What you should do:
When you transcribe the entries, reproduce every character and exclude the images.

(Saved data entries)

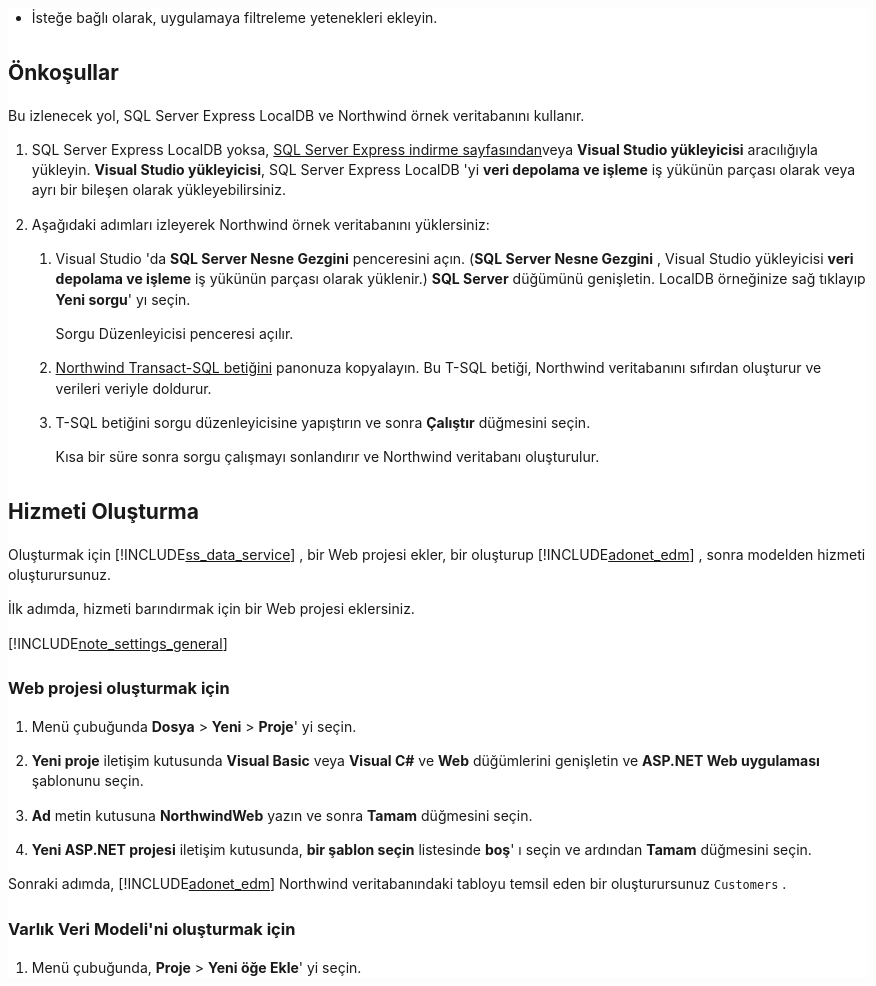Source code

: - İsteğe bağlı olarak, uygulamaya filtreleme yetenekleri ekleyin.

## <a name="prerequisites"></a>Önkoşullar
Bu izlenecek yol, SQL Server Express LocalDB ve Northwind örnek veritabanını kullanır.

1. SQL Server Express LocalDB yoksa, [SQL Server Express indirme sayfasından](https://www.microsoft.com/sql-server/sql-server-editions-express)veya **Visual Studio yükleyicisi** aracılığıyla yükleyin. **Visual Studio yükleyicisi**, SQL Server Express LocalDB 'yi **veri depolama ve işleme** iş yükünün parçası olarak veya ayrı bir bileşen olarak yükleyebilirsiniz.

2. Aşağıdaki adımları izleyerek Northwind örnek veritabanını yüklersiniz:

    1. Visual Studio 'da **SQL Server Nesne Gezgini** penceresini açın. (**SQL Server Nesne Gezgini** , Visual Studio yükleyicisi **veri depolama ve işleme** iş yükünün parçası olarak yüklenir.) **SQL Server** düğümünü genişletin. LocalDB örneğinize sağ tıklayıp **Yeni sorgu**' yı seçin.

       Sorgu Düzenleyicisi penceresi açılır.

    2. [Northwind Transact-SQL betiğini](https://github.com/MicrosoftDocs/visualstudio-docs/blob/master/docs/data-tools/samples/northwind.sql?raw=true) panonuza kopyalayın. Bu T-SQL betiği, Northwind veritabanını sıfırdan oluşturur ve verileri veriyle doldurur.

    3. T-SQL betiğini sorgu düzenleyicisine yapıştırın ve sonra **Çalıştır** düğmesini seçin.

       Kısa bir süre sonra sorgu çalışmayı sonlandırır ve Northwind veritabanı oluşturulur.

## <a name="creating-the-service"></a>Hizmeti Oluşturma
Oluşturmak için [!INCLUDE[ss_data_service](../data-tools/includes/ss_data_service_md.md)] , bir Web projesi ekler, bir oluşturup [!INCLUDE[adonet_edm](../data-tools/includes/adonet_edm_md.md)] , sonra modelden hizmeti oluşturursunuz.

İlk adımda, hizmeti barındırmak için bir Web projesi eklersiniz.

[!INCLUDE[note_settings_general](../data-tools/includes/note_settings_general_md.md)]

### <a name="to-create-the-web-project"></a>Web projesi oluşturmak için

1. Menü çubuğunda **Dosya**  >  **Yeni**  >  **Proje**' yi seçin.

2. **Yeni proje** iletişim kutusunda **Visual Basic** veya **Visual C#** ve **Web** düğümlerini genişletin ve **ASP.NET Web uygulaması** şablonunu seçin.

3. **Ad** metin kutusuna **NorthwindWeb** yazın ve sonra **Tamam** düğmesini seçin.

4. **Yeni ASP.NET projesi** iletişim kutusunda, **bir şablon seçin** listesinde **boş**' ı seçin ve ardından **Tamam** düğmesini seçin.

Sonraki adımda, [!INCLUDE[adonet_edm](../data-tools/includes/adonet_edm_md.md)] Northwind veritabanındaki tabloyu temsil eden bir oluşturursunuz `Customers` .

### <a name="to-create-the-entity-data-model"></a>Varlık Veri Modeli'ni oluşturmak için

1. Menü çubuğunda, **Proje**  >  **Yeni öğe Ekle**' yi seçin.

Exercise output:
Source code

: - İsteğe bağlı olarak, uygulamaya filtreleme yetenekleri ekleyin.

## <a name="prerequisites"></a>Önkoşullar
Bu izlenecek yol, SQL Server Express LocalDB ve Northwind örnek veritabanını kullanır.

1. SQL Server Express LocalDB yoksa, [SQL Server Express indirme sayfasından](https://www.microsoft.com/sql-server/sql-server-editions-express)veya **Visual Studio yükleyicisi** aracılığıyla yükleyin. **Visual Studio yükleyicisi**, SQL Server Express LocalDB 'yi **veri depolama ve işleme** iş yükünün parçası olarak veya ayrı bir bileşen olarak yükleyebilirsiniz.

2. Aşağıdaki adımları izleyerek Northwind örnek veritabanını yüklersiniz:

    1. Visual Studio 'da **SQL Server Nesne Gezgini** penceresini açın. (**SQL Server Nesne Gezgini** , Visual Studio yükleyicisi **veri depolama ve işleme** iş yükünün parçası olarak yüklenir.) **SQL Server** düğümünü genişletin. LocalDB örneğinize sağ tıklayıp **Yeni sorgu**' yı seçin.

       Sorgu Düzenleyicisi penceresi açılır.

    2. [Northwind Transact-SQL betiğini](https://github.com/MicrosoftDocs/visualstudio-docs/blob/master/docs/data-tools/samples/northwind.sql?raw=true) panonuza kopyalayın. Bu T-SQL betiği, Northwind veritabanını sıfırdan oluşturur ve verileri veriyle doldurur.

    3. T-SQL betiğini sorgu düzenleyicisine yapıştırın ve sonra **Çalıştır** düğmesini seçin.

       Kısa bir süre sonra sorgu çalışmayı sonlandırır ve Northwind veritabanı oluşturulur.

## <a name="creating-the-service"></a>Hizmeti Oluşturma
Oluşturmak için [!INCLUDE[ss_data_service](../data-tools/includes/ss_data_service_md.md)] , bir Web projesi ekler, bir oluşturup [!INCLUDE[adonet_edm](../data-tools/includes/adonet_edm_md.md)] , sonra modelden hizmeti oluşturursunuz.

İlk adımda, hizmeti barındırmak için bir Web projesi eklersiniz.

[!INCLUDE[note_settings_general](../data-tools/includes/note_settings_general_md.md)]

### <a name="to-create-the-web-project"></a>Web projesi oluşturmak için

1. Menü çubuğunda **Dosya**  >  **Yeni**  >  **Proje**' yi seçin.

2. **Yeni proje** iletişim kutusunda **Visual Basic** veya **Visual C#** ve **Web** düğümlerini genişletin ve **ASP.NET Web uygulaması** şablonunu seçin.

3. **Ad** metin kutusuna **NorthwindWeb** yazın ve sonra **Tamam** düğmesini seçin.

4. **Yeni ASP.NET projesi** iletişim kutusunda, **bir şablon seçin** listesinde **boş**' ı seçin ve ardından **Tamam** düğmesini seçin.

Sonraki adımda, [!INCLUDE[adonet_edm](../data-tools/includes/adonet_edm_md.md)] Northwind veritabanındaki tabloyu temsil eden bir oluşturursunuz `Customers` .

### <a name="to-create-the-entity-data-model"></a>Varlık Veri Modeli'ni oluşturmak için

1. Menü çubuğunda, **Proje**  >  **Yeni öğe Ekle**' yi seçin.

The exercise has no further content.